In response to this great loss and great sense of suffering his friend Eliphaz offers some advice. Unfortunately, the advice he offers seems to come straight from Job himself. I say that’s unfortunate because now Job has to hear what he sounded like all those times he tried to ‘help’ someone in their suffering. Perhaps Job will understand that maybe his advice wasn’t quite so helpful now that he is experiencing loss and hearing what he sounded like all those times.
Eliphaz tells him that he’s impatient. I believe this impatience is in response to both the actual time (one week) since he experienced his loss and the fact that Job is still alive. If Job had truly sinned badly he would be dead. Look at Job 4:7 you’ll see him reference how the innocent haven’t ever perished early in life. Basically what Eliphaz is saying is that you may have sinned bad enough to lose all of your things and family, but not so bad that your life was taken away. I think Eliphaz is trying to be helpful like Job was to all those other people, but none of what he says seems to be very helpful at all.
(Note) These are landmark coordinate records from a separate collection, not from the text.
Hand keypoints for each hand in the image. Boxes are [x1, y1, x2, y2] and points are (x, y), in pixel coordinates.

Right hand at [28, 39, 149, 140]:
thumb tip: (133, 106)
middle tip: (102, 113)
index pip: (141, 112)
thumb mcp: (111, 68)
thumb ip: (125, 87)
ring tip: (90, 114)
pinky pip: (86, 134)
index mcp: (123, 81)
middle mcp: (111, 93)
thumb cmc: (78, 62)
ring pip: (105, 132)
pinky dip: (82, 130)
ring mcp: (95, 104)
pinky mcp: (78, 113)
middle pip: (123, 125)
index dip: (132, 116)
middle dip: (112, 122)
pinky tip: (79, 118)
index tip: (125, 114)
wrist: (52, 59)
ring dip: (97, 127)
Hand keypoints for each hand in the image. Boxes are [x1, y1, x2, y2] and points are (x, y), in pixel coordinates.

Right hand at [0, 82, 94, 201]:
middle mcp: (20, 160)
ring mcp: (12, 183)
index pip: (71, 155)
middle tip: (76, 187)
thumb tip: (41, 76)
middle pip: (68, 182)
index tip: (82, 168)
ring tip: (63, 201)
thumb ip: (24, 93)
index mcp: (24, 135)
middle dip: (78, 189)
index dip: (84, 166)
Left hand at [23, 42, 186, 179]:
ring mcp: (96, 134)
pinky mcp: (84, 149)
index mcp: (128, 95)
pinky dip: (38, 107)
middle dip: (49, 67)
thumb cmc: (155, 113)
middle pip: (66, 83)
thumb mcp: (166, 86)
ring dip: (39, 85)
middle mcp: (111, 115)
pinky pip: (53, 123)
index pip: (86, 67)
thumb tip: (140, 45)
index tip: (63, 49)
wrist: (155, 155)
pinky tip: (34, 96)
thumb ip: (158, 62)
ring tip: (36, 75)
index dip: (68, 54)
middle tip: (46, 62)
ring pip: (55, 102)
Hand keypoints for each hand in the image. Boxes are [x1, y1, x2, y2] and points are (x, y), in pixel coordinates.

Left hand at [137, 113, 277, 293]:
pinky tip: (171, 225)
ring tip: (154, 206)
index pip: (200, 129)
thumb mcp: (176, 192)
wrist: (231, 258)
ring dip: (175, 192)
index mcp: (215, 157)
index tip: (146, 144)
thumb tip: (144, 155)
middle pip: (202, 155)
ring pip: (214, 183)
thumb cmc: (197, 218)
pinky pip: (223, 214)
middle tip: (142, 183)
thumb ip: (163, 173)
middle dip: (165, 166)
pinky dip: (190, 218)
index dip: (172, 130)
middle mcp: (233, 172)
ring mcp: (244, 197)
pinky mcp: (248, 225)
Sometimes, maybe even oftentimes, we try to be helpful when we see someone suffering and going through loss. We bake them cookies, or we make them a casserole, and we even offer advice on how to deal with the pain, or move past it. Just give it more time. Or maybe it’s not as bad as it seems. Maybe one of the least helpful is trying to associate a loss in our life with theirs. It seems helpful but in reality it diminishes their loss and unintentionally puts the focus on you.
We, as people, have a tendency to try to fix things and make them better. You got a broken hose; lets replace it. Your dress is ripped; let’s stich it back together. You scraped your knee; let’s put a bandaid on it. Oftentimes we can’t bandaid or fix or replace the sadness and loss that we experience in life as people.
One of the commentaries I was reading this week referenced a physician by the name of Rachel Naomi Remen. She refers to 3 different ways to see life, helping, fixing, and serving. She states very succinctly that “When you help, you see life as weak. When you fix, you see life as broken. When you serve, you see life as whole. Fixing and helping may be the work of the ego, and service the work of the soul.” She talks about how when you help you take on a role of power over the other person because you are strong and the other person is weak and therefore you are trying to use that power, even if it’s for good, to help them in their lower state. When you fix something you see it as broken. Like a pipe or a bike, or a car. You have the answers and you fix the thing that doesn’t work anymore.
Serving she says means we are all a part of this life and we use our purpose to serve one another. That service is sacred and that service comes out every part of us even those things that are limiting. We serve with out own wounds and pain. When you serve you serve with your whole being.
Perhaps Eliphaz, and as we’ll see Job’s other friends, would benefit from and understanding that advice, helping, and fixing might not be the best solution to see Job through this tragic and sudden loss.
This article also reminded me of something Jesus said from Matthew 10:43-45, about how we must live a life of service not rulers and tyrants. Jesus came to serve not to be served. Jesus didn’t come to fix or help from a place of power but to serve from a place of love.
Paul also in the book of Galatians says this:
Galatians 5:13–14 NRSV
13 For you were called to freedom, brothers and sisters; only do not use your freedom as an opportunity for self-indulgence, but through love become slaves to one another. 14 For the whole law is summed up in a single commandment, “You shall love your neighbor as yourself.”
Love and serve. That is what the Bible calls us to do. We love fixing and helping. It feels good to do. It makes us feel a sudden sense of accomplishment. but as Remen says in her article that feeds the ego, the self, and doesn’t always work on the person who needs to be loved.
We are a community that has been called into service in the world. That service means that we need to embrace every aspect of our lives and our past so that we can fully embrace our neighbor and love and care for them in whatever moment they find themselves in. A servant heart just like the one who served this world so that we might have life. Jesus, our suffering servant lost his life so we might have it. There was no ego or self involved in that. Pure love and service for a broken and hurting world. True servanthood. True caring. True love. Amen.